Lucy is a NASA space probe on a twelve-year journey to eight different asteroids, visiting a main belt asteroid as well as seven Jupiter trojans.
What are Trojan asteroids?
For any given Two body system in space (both bodies are having mass) orbiting each other, there exist 5 points (called Lagrange points) in their orbital plain where net gravitational pull is zero due to these two bodies. Any third body if placed on any of these points will get zero gravitational force from other two bodies, and it will remain there suspended freely unless an external force is applied on it.
Now in our case, we have Sun and Jupiter system. And two of these Lagrange points are on orbit of Jupiter. That’s where you will find these Trojan Asteroids.

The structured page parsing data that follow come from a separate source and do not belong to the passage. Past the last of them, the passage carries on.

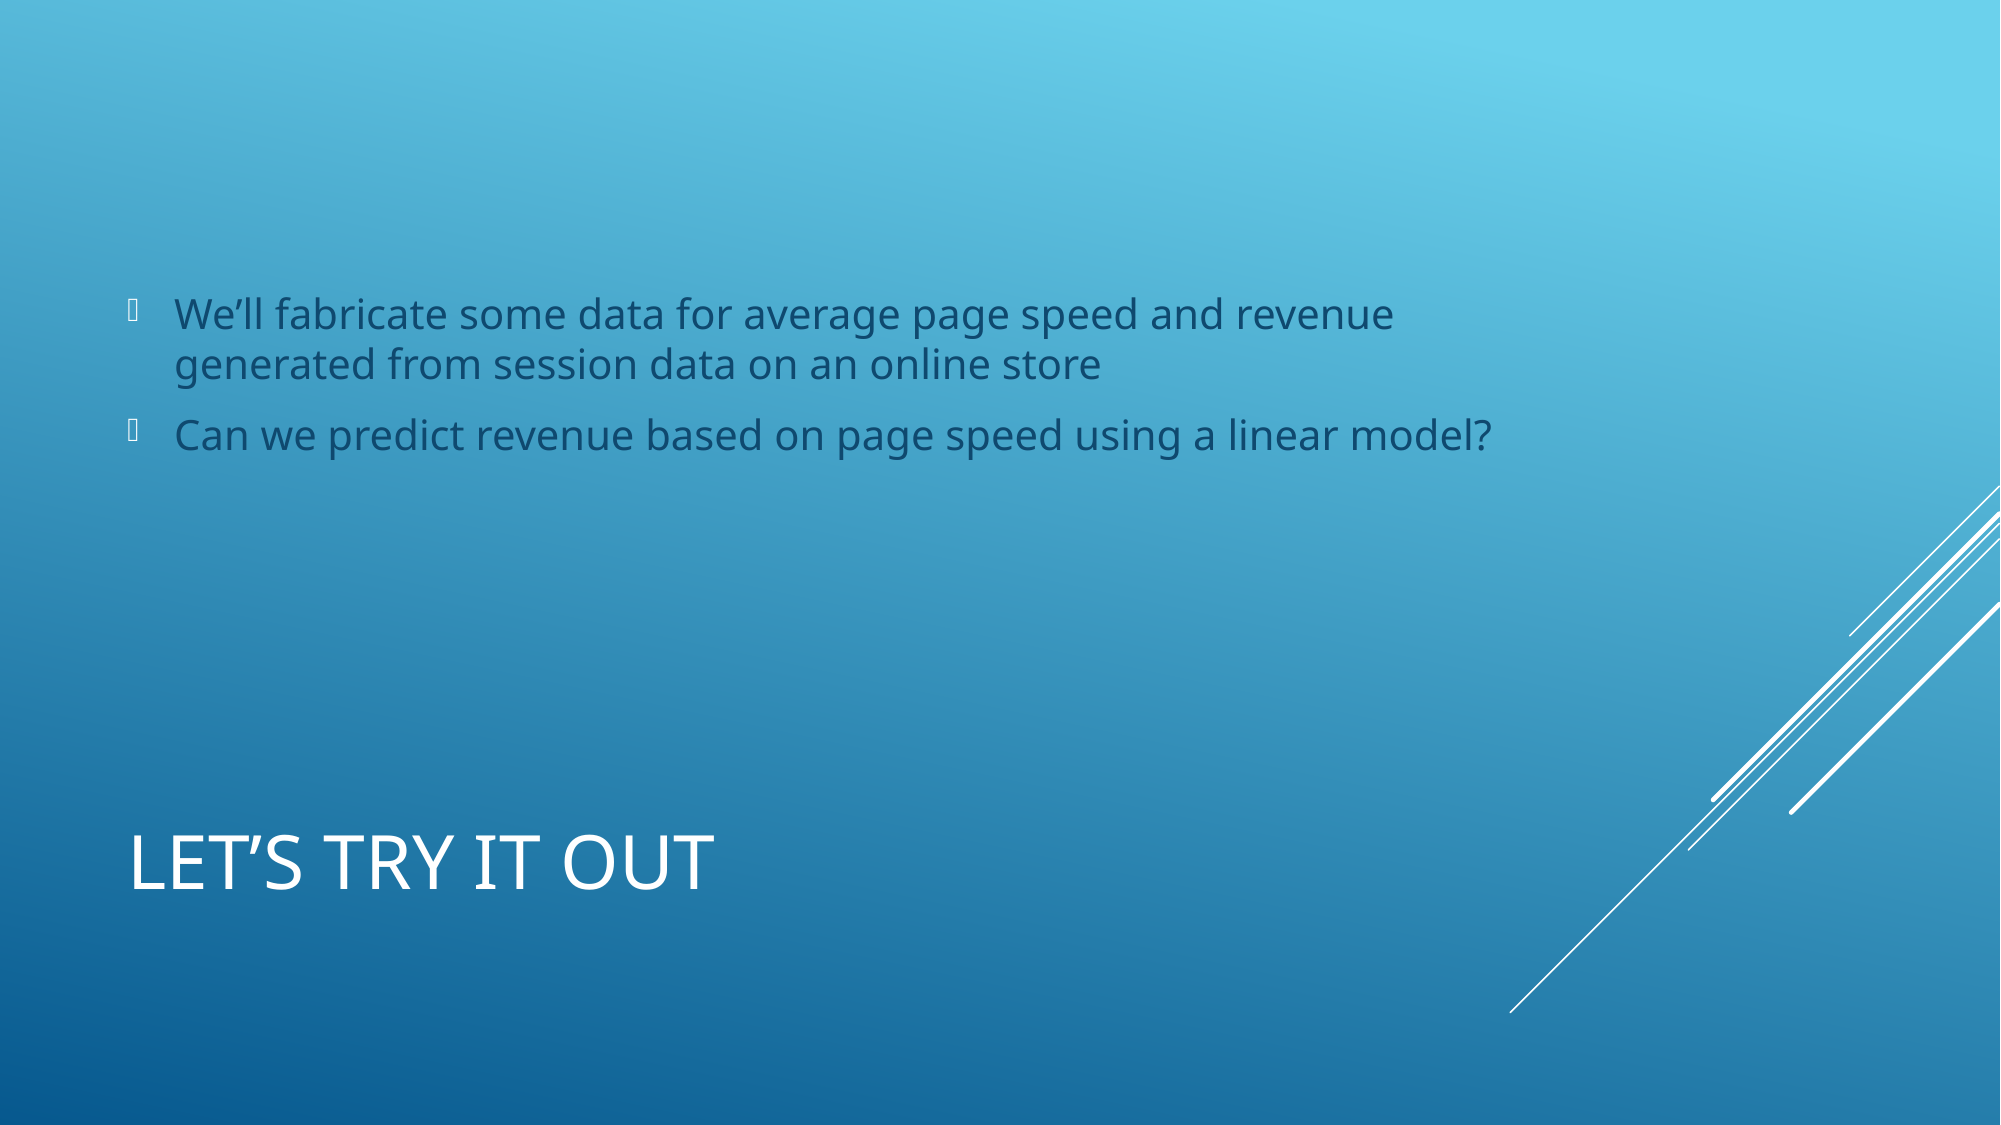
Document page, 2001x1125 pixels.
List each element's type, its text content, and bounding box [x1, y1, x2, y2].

title Let’s Try It Out [112, 736, 1513, 984]
list We’ll fabricate some data for average page speed and revenue generated from session data on an online store Can we predict revenue based on page speed using a linear model? [112, 112, 1513, 706]
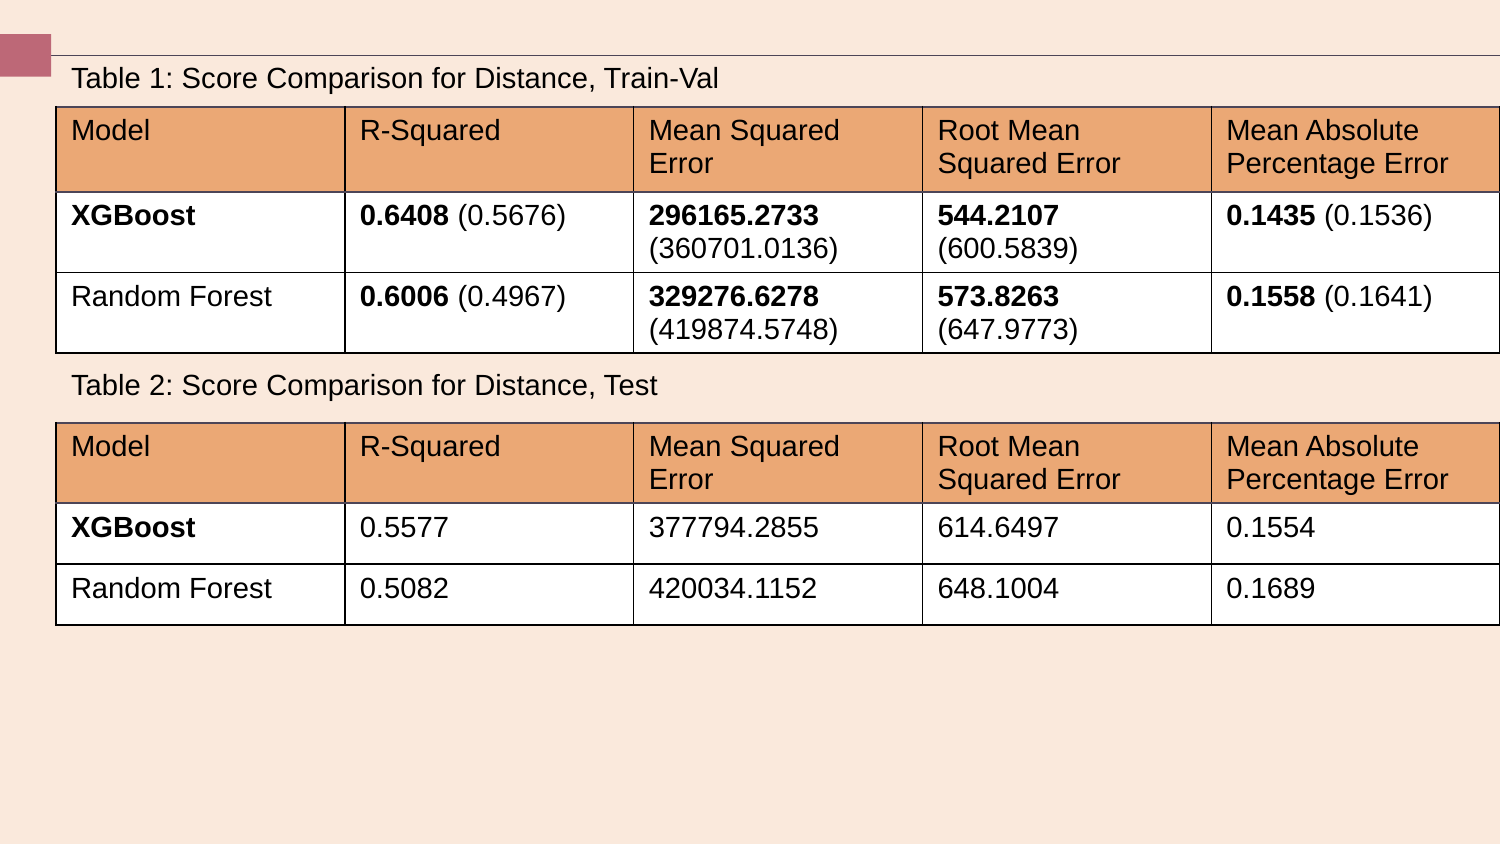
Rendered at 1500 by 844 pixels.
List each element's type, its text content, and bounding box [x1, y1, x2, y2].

table_cell 0.5082 [346, 565, 633, 624]
table_cell 0.5577 [346, 504, 633, 563]
table_cell Model [57, 108, 344, 191]
table_cell 420034.1152 [634, 565, 922, 624]
table_cell 573.8263 (647.9773) [923, 273, 1211, 352]
table_cell 329276.6278 (419874.5748) [634, 273, 922, 352]
table_cell 377794.2855 [634, 504, 922, 563]
table_header Table 2: Score Comparison for Distance, Test [56, 362, 1500, 422]
table_cell R-Squared [346, 108, 633, 191]
table_cell 0.6408 (0.5676) [346, 193, 633, 272]
table_cell Mean Absolute Percentage Error [1212, 108, 1499, 191]
table_cell 0.1554 [1212, 504, 1499, 563]
table_cell Random Forest [57, 565, 344, 624]
table_cell Root Mean Squared Error [923, 424, 1211, 502]
table_cell 614.6497 [923, 504, 1211, 563]
table_cell Model [57, 424, 344, 502]
table_header Table 1: Score Comparison for Distance, Train-Val [56, 22, 1500, 106]
table_cell Mean Absolute Percentage Error [1212, 424, 1499, 502]
table_cell 0.1435 (0.1536) [1212, 193, 1499, 272]
table_cell R-Squared [346, 424, 633, 502]
table_cell XGBoost [57, 193, 344, 272]
table_cell 0.1558 (0.1641) [1212, 273, 1499, 352]
table_cell Mean Squared Error [634, 108, 922, 191]
table_cell Root Mean Squared Error [923, 108, 1211, 191]
table_cell 544.2107 (600.5839) [923, 193, 1211, 272]
table_cell 648.1004 [923, 565, 1211, 624]
table_cell Mean Squared Error [634, 424, 922, 502]
table_cell Random Forest [57, 273, 344, 352]
table_cell 0.6006 (0.4967) [346, 273, 633, 352]
table_cell 0.1689 [1212, 565, 1499, 624]
table_cell XGBoost [57, 504, 344, 563]
table_cell 296165.2733 (360701.0136) [634, 193, 922, 272]
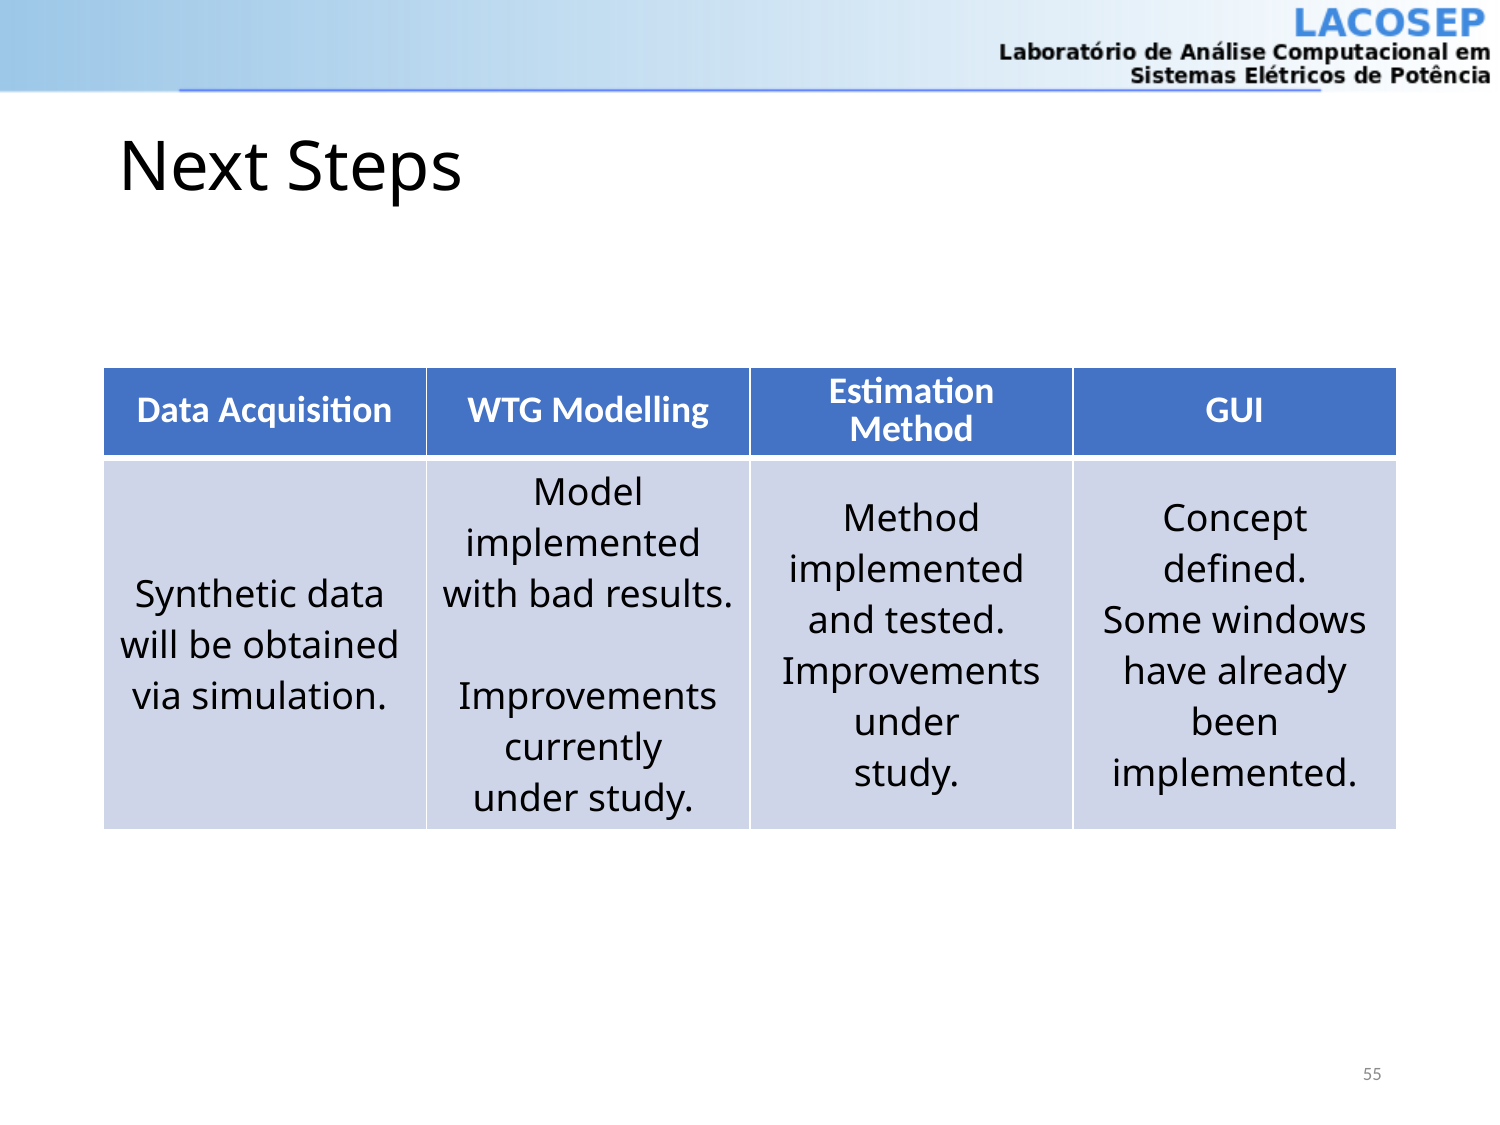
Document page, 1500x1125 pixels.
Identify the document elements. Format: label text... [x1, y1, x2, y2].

table_cell Model implemented with bad results. Improvements currently under study. [427, 461, 749, 829]
table_header Estimation Method [751, 368, 1072, 455]
slide_number 55 [1059, 1042, 1397, 1103]
table_header WTG Modelling [427, 368, 749, 455]
table_header GUI [1074, 368, 1396, 455]
table_cell Synthetic data will be obtained via simulation. [104, 461, 426, 829]
picture [0, 0, 1500, 1125]
table_cell Method implemented and tested. Improvements under study. [751, 461, 1072, 829]
table_header Data Acquisition [104, 368, 426, 455]
title Next Steps [103, 59, 1397, 278]
table_cell Concept defined. Some windows have already been implemented. [1074, 461, 1396, 829]
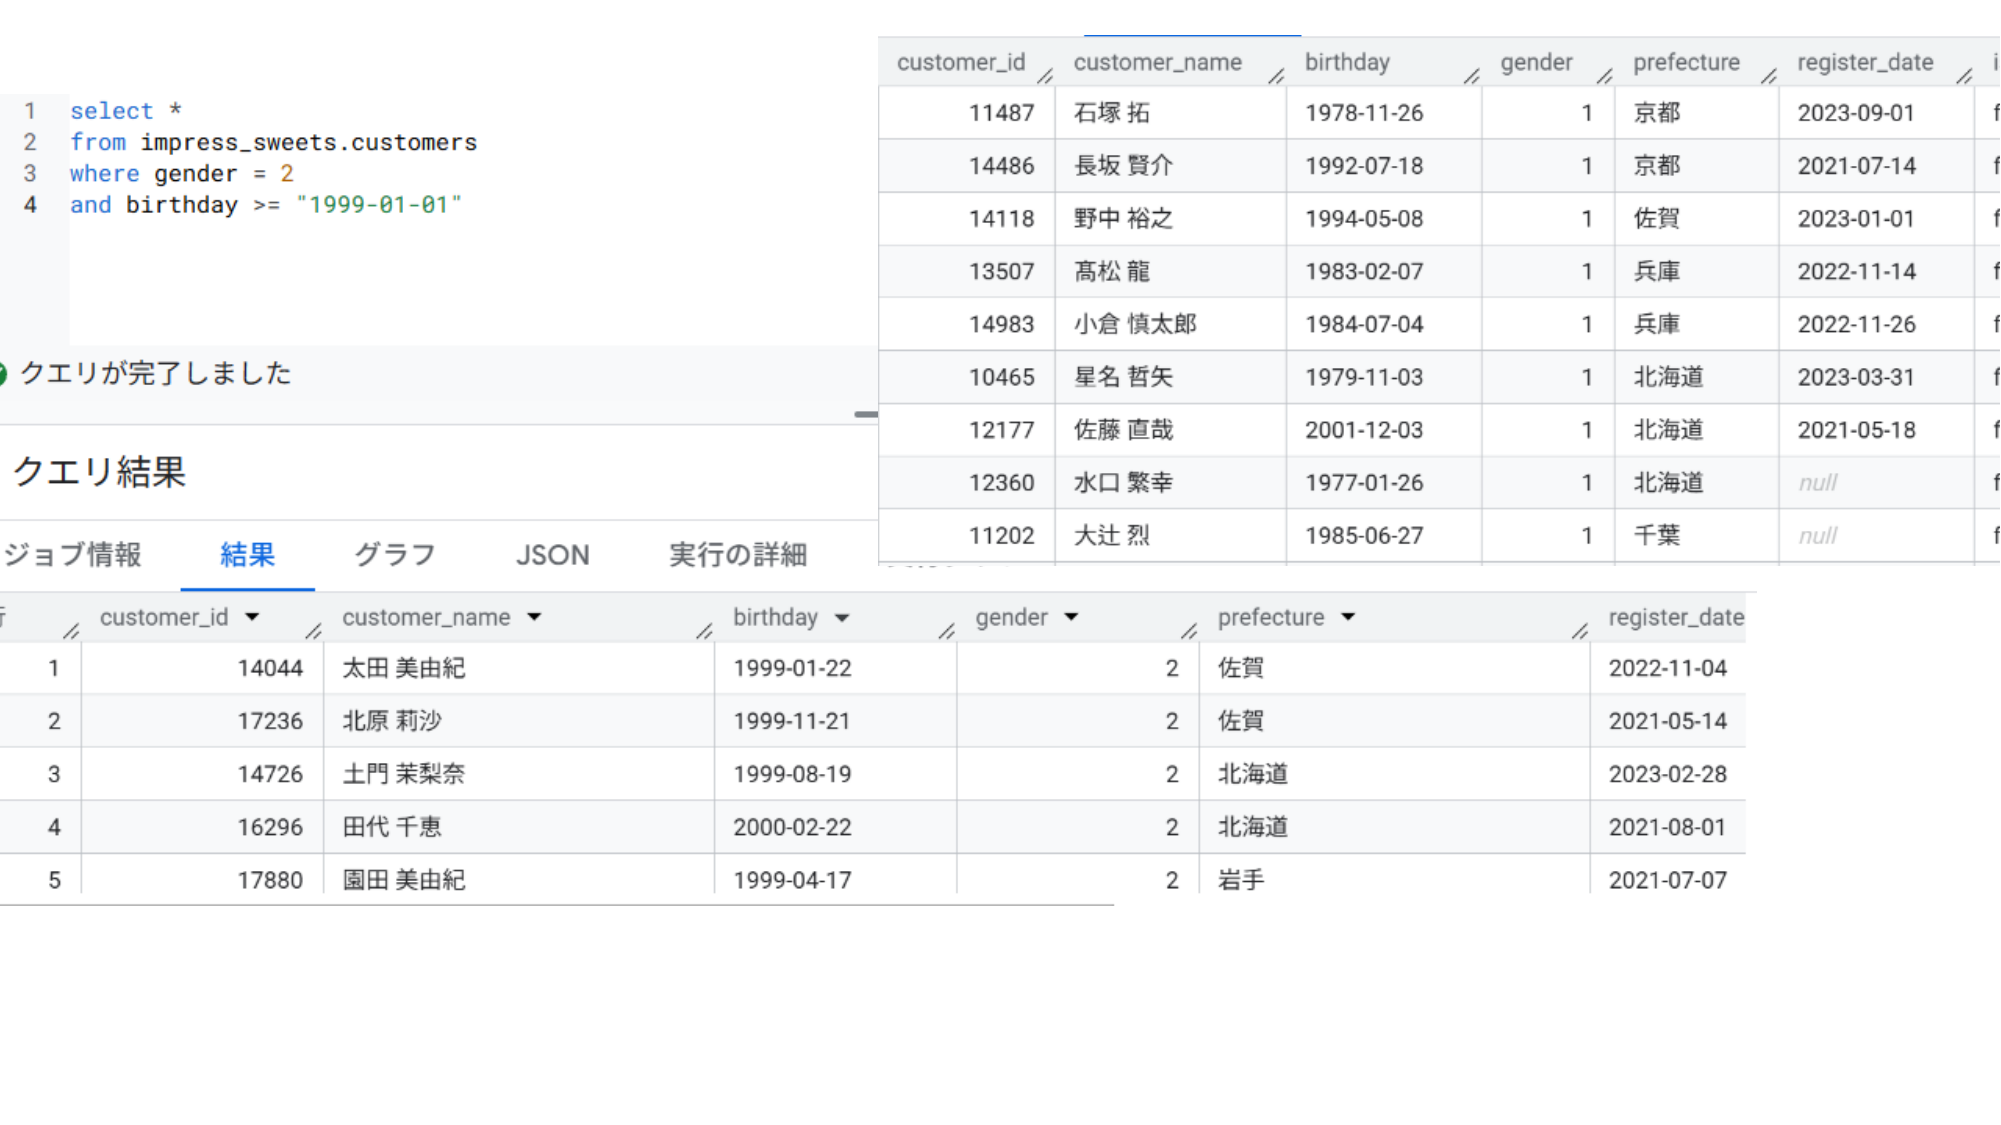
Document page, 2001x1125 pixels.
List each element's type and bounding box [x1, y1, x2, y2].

Other Lagrange points are: one between Sun and Jupiter, one on far side of Jupiter and one on far side of Sun. Now since Jupiter is orbiting Sun, all these 5 Lagrange points will also move, that’s why these Trojan asteroids don’t change their position relative to Jupiter.
Some other Examples of Objects freely suspended in Lagrange point L2:
- China has suspended an orbiter on far side of moon, on Lagrange point L2 of Earth Moon System, to establish a communication with its rover on far side of Moon.
- NASA will place James Webb Telescope on far side of Earth, on Lagrange point L2 of Earth Sun system. To observe further deep in space.
- Gegenschein is sunlight scattered by interplanetary dust. Most of this dust is orbiting the Sun in about the ecliptic plane, with a possible concentration of particles at the L2 Earth–Sun Lagrangian point.
Here we can see all 5 Lagrange points. 5 and 4 is where all Trojan Asteroids are suspended. At 2 is where all objects from above three examples are.
Along with 7 Trojan asteroids, Lucy will also be visiting one main belt asteroid which happens to be in it’s path of journey towards L4 Trojans.
Instruments onboard Lucy and what will we learn?
Density determination – To determine density, we need to find the mass of the asteroid. For that, as Lucy space probe will pass through an asteroid it will experience a slight decrease in its velocity ~1/100th of mile/hr slower. With calculating the change in flyby speed we can determine how massive an asteroid is.
Two instruments – L’Ralph and L’LORRI – onboard Lucy are successors of those currently being used on New Horizons space probe.
Panchromatic and color visible imager (0.4-0.85 μm) and infrared spectroscopic mapper (1-3.6 μm). L’Ralph is based on the Ralph instrument on New Horizons and was built at Goddard Space Flight Center. It will be used to measure silicates, ices, and organics at the surface. To understand composition of Trojans and how they are related to geology of Trojans.
High-resolution visible imager. L’LORRI is derived from the LORRI instrument on New Horizons and was built at the Johns Hopkins University Applied Physics Laboratory. It will provide the most detailed images of the surface of the Trojans.
L’LORRI has no moving parts, no filters and is of same design as that of Hubble Space Telescope. It is capable of studying surfaces of trojans in high resolution.
What will we find out on Trojan asteroids? Mountains, basins, pits, valleys? We don’t know and we will surely be surprised!
Thermal infrared spectrometer (6-75 μm). L’TES is similar to OTES on the OSIRIS-REx mission and was built at Arizona State University. It will reveal the thermal characteristics of the observed Trojans, which will also inform the composition and structure of the material on the surface of the asteroids.
L’TES will use long wave infrared light to see detailed mapping of temperatures of these Trojans. By studying the changes throughout the day night on Trojans in temperature, we can figure out the material it is made of.
The spacecraft is also adorned with a golden plaque containing its launch date, the positions of the planets at the launch date, the continents of Earth at the time of launch, its nominal trajectory, and twenty speeches, poems, and song lyrics from people such as Martin Luther King Jr., Carl Sagan, The Beatles, and more.
Because the spacecraft will not leave the Solar System or be ditched into a planetary body, there is a chance that future generations of humanity will be able to recover it and with this mission “what was the foot of the walker becomes the path” of the human lineage.